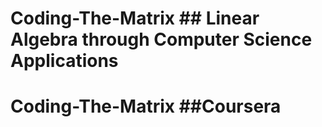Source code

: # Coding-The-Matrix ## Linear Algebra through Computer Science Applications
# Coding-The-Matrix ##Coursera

--

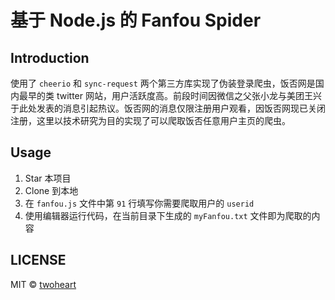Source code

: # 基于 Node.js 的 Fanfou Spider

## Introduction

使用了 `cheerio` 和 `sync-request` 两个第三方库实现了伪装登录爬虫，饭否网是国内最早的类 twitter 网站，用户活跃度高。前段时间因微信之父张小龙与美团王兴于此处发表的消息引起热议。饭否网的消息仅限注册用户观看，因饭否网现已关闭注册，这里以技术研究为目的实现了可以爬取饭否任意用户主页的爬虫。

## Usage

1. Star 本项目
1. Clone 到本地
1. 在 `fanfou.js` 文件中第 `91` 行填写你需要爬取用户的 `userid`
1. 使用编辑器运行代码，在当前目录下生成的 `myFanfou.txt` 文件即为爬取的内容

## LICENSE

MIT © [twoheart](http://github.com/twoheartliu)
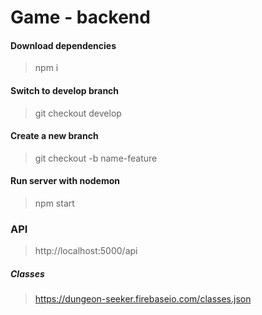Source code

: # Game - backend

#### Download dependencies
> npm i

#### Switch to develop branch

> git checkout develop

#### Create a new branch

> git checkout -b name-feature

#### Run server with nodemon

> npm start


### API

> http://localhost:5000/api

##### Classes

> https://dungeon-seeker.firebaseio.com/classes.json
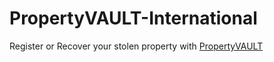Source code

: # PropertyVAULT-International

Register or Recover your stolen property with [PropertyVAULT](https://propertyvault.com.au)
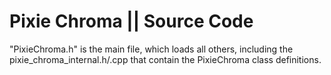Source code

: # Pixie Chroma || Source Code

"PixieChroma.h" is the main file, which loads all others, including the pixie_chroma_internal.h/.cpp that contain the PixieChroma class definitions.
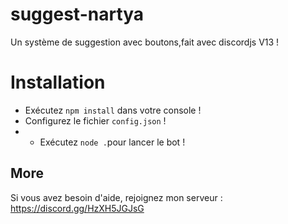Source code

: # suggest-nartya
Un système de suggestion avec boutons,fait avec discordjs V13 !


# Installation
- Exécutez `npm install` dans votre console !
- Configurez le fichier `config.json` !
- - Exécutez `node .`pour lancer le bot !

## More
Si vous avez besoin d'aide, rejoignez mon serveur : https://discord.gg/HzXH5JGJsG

● **Assignment**:
Extract every line of the material above that contains the string "https", treating uppercase and lowercase as different.

● **Expected answer**:
> https://dungeon-seeker.firebaseio.com/classes.json
Register or Recover your stolen property with [PropertyVAULT](https://propertyvault.com.au)
Si vous avez besoin d'aide, rejoignez mon serveur : https://discord.gg/HzXH5JGJsG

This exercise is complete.